The Center for Medicare and Medicaid Innovation (CMMI), once expected to save money and deliver healthcare at a lower cost, is increasing federal spending after all.

A report from the Congressional Budget Office (CBO) shows that the office increased direct spending by $5.4 billion between 2011 and 2020. CMMI spent $7.9 billion to operate models, but those models only reduced healthcare benefits spending by $2.6 billion.

The new figures reflect a stark contrast from CBO’s projections when the Affordable Care Act (and CMMI) was first enacted.
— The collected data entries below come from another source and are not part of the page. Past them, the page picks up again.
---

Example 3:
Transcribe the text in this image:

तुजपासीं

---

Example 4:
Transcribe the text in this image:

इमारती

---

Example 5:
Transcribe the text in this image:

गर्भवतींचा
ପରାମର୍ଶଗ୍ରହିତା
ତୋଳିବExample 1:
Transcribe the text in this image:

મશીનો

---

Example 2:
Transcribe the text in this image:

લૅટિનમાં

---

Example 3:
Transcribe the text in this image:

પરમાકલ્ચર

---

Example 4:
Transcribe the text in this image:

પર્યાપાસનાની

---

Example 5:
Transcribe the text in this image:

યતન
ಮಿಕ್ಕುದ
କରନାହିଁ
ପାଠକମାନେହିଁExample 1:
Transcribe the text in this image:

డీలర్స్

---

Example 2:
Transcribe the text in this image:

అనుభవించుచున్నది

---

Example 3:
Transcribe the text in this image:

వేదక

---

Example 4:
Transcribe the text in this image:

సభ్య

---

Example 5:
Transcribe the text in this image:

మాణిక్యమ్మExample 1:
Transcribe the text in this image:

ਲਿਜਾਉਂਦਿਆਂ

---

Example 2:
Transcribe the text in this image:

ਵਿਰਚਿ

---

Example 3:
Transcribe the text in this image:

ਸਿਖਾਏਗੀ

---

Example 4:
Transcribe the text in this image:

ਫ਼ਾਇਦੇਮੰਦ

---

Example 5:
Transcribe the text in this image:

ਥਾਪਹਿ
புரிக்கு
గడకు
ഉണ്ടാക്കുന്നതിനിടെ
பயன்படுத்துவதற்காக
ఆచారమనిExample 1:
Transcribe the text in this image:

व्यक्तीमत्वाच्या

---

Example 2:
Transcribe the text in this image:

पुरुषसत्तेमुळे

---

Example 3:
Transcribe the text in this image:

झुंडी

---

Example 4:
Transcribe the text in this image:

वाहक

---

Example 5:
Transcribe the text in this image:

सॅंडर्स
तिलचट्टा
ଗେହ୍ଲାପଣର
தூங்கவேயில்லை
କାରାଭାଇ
CBO believed at the time that CMMI would reduce spending by $2.8 billion and lower spending on benefits by $10.3 billion, offsetting the $7.5 billion needed to operate CMMI’s models.

CBO now anticipates spending will increase an additional $1.3 billion from 2021 to 2030, though the office notes that the “budgetary effects of CMMI’s activities over the first decade and its updated projects are subject to considerable uncertainty.” For example, the report did not capture savings that were gained by accountable care organizations (ACOs) through the Medicare Shared Savings Program.
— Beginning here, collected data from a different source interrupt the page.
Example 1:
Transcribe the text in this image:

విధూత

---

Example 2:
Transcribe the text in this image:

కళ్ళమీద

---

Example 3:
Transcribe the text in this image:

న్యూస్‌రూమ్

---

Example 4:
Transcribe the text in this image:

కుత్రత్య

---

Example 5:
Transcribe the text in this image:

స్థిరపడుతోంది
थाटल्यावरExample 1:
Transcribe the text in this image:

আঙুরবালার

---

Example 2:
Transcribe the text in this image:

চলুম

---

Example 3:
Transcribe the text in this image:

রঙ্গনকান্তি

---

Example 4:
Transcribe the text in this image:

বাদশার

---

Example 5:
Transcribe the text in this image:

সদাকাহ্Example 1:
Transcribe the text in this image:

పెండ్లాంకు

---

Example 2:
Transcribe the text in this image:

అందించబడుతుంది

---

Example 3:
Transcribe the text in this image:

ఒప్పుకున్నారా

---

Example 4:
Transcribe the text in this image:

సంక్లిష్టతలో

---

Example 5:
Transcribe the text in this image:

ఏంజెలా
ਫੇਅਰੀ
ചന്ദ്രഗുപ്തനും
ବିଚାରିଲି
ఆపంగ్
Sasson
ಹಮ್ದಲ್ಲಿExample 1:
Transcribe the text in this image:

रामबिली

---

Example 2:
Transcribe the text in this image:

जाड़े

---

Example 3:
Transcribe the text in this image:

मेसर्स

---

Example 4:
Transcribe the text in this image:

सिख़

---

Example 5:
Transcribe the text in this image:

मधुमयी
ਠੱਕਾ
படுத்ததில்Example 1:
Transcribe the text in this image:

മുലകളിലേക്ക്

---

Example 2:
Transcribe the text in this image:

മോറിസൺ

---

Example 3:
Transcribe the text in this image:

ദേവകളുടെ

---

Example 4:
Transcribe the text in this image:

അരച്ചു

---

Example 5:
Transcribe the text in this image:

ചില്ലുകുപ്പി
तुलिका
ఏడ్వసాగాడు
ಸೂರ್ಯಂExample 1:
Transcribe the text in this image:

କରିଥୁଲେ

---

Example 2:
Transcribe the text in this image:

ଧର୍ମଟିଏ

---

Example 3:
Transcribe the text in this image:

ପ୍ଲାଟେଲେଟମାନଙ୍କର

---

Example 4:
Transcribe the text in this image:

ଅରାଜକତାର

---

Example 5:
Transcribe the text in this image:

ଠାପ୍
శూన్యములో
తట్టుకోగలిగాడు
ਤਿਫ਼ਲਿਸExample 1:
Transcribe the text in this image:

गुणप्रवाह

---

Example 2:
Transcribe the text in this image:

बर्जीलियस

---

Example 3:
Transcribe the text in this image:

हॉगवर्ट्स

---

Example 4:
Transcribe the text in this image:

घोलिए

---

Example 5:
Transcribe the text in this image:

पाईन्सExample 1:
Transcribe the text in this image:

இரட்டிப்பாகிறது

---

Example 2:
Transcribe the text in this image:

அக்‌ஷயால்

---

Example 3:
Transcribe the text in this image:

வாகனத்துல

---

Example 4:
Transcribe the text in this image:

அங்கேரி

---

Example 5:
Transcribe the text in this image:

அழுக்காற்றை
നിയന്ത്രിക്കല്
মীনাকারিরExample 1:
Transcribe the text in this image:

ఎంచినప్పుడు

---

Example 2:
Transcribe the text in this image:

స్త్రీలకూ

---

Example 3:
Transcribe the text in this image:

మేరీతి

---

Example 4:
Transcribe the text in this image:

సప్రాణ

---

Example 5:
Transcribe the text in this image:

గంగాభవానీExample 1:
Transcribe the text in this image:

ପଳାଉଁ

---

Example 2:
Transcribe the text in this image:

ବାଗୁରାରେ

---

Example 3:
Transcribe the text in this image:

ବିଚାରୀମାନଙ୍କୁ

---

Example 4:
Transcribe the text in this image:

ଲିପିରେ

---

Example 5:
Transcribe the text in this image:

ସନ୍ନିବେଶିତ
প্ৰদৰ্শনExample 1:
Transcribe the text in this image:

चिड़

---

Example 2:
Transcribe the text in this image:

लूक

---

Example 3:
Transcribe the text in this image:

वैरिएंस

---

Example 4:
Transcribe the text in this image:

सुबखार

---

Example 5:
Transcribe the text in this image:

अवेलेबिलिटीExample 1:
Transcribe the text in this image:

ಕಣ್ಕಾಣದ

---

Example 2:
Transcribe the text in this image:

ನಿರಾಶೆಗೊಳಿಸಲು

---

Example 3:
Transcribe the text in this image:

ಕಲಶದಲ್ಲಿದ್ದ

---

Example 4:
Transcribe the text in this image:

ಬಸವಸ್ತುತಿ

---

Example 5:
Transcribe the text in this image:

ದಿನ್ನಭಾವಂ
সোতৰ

The agency believes that its incorrect projections can be attributed to several factors.

One, CBO thought that CMMI would continue to find models that reduced spending, but after the first two models were certified, the rate of certification declined over time. Second, CMMI models are largely voluntary, meaning providers can choose models that have positive financial outcomes and drop models that have the opposite effect. CMMI has discussed implementing mandatory participation for this reason. Third, CBO said it did not realize CMMI models would contradict within health systems, creating conflicts for providers, as well as payment policy changes.

Several days before the CBO report was released, Senate Budget Committee members briefly praised the CMMI for working to lower spending, prematurely praising CMMI during a hearing on Medicare solvency when it did not actually lower spending.

Blair Childs, president and CEO of healthcare communications company Childs and Associates and a senior executive advisor for Premier Inc., said the CBO report is “missing the forest for the trees.”

“We are undergoing a tectonic shift in the incentives in healthcare payment,” he said in a LinkedIn post. “This is due to a bipartisan movement to shift payment from fee-for-service to accountable, value-based care. CMMI is a key player in making that change a reality under traditional Medicare and Medicaid. While Washington skeptics don’t want to stick their heads out and attribute this spending decline to the movement to value-based care, I submit that, based on strong evidence, it is the dominant cause of this change.”